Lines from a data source
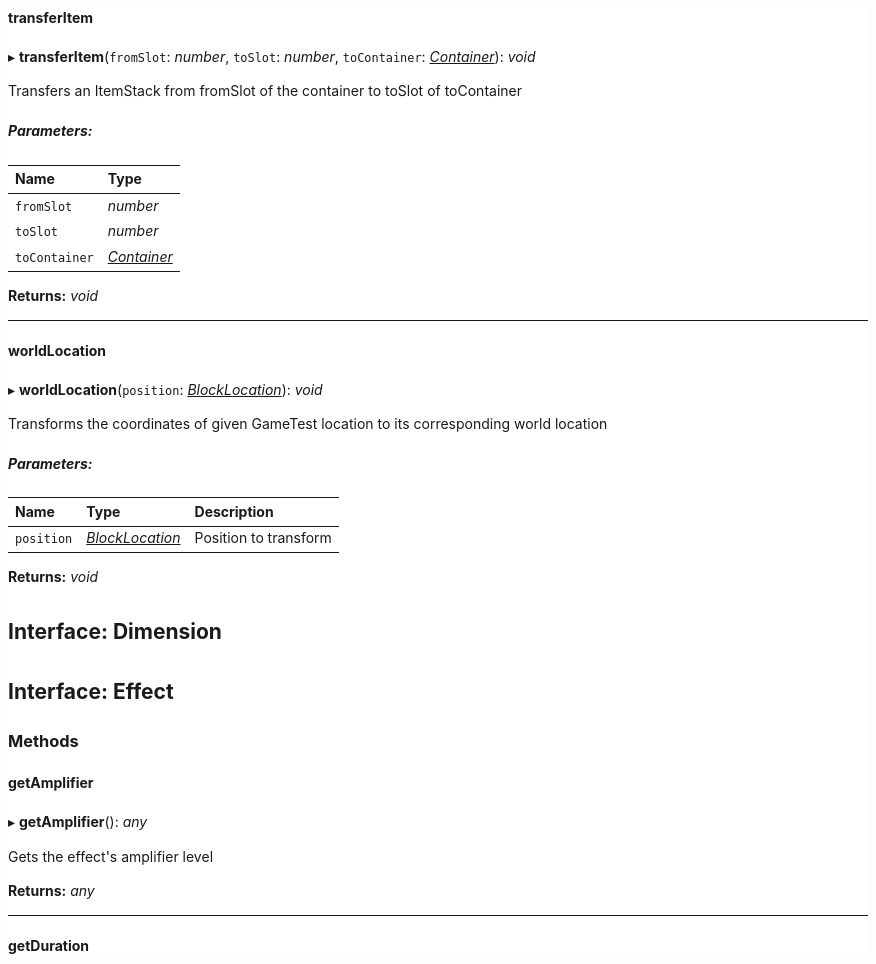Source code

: #### transferItem

▸ **transferItem**(`fromSlot`: *number*, `toSlot`: *number*, `toContainer`: [*Container*](#interfacescontainer)): *void*

Transfers an ItemStack from fromSlot of the container to toSlot of toContainer

##### Parameters:

Name | Type |
:------ | :------ |
`fromSlot` | *number* |
`toSlot` | *number* |
`toContainer` | [*Container*](#interfacescontainer) |

**Returns:** *void*


___

#### worldLocation

▸ **worldLocation**(`position`: [*BlockLocation*](#interfacesblocklocation)): *void*

Transforms the coordinates of given GameTest location to its corresponding world location

##### Parameters:

Name | Type | Description |
:------ | :------ | :------ |
`position` | [*BlockLocation*](#interfacesblocklocation) |  Position to transform    |

**Returns:** *void*



<a name="interfacesdimension"></a>

## Interface: Dimension


<a name="interfaceseffect"></a>

## Interface: Effect

### Methods

#### getAmplifier

▸ **getAmplifier**(): *any*

Gets the effect's amplifier level

**Returns:** *any*


___

#### getDuration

*WRITTEN TASK*.
Copy the lines above word for word, leaving out the picture.

*EXERCISE SOLUTION*.
Source code

: #### transferItem

▸ **transferItem**(`fromSlot`: *number*, `toSlot`: *number*, `toContainer`: [*Container*](#interfacescontainer)): *void*

Transfers an ItemStack from fromSlot of the container to toSlot of toContainer

##### Parameters:

Name | Type |
:------ | :------ |
`fromSlot` | *number* |
`toSlot` | *number* |
`toContainer` | [*Container*](#interfacescontainer) |

**Returns:** *void*


___

#### worldLocation

▸ **worldLocation**(`position`: [*BlockLocation*](#interfacesblocklocation)): *void*

Transforms the coordinates of given GameTest location to its corresponding world location

##### Parameters:

Name | Type | Description |
:------ | :------ | :------ |
`position` | [*BlockLocation*](#interfacesblocklocation) |  Position to transform    |

**Returns:** *void*



<a name="interfacesdimension"></a>

## Interface: Dimension


<a name="interfaceseffect"></a>

## Interface: Effect

### Methods

#### getAmplifier

▸ **getAmplifier**(): *any*

Gets the effect's amplifier level

**Returns:** *any*


___

#### getDuration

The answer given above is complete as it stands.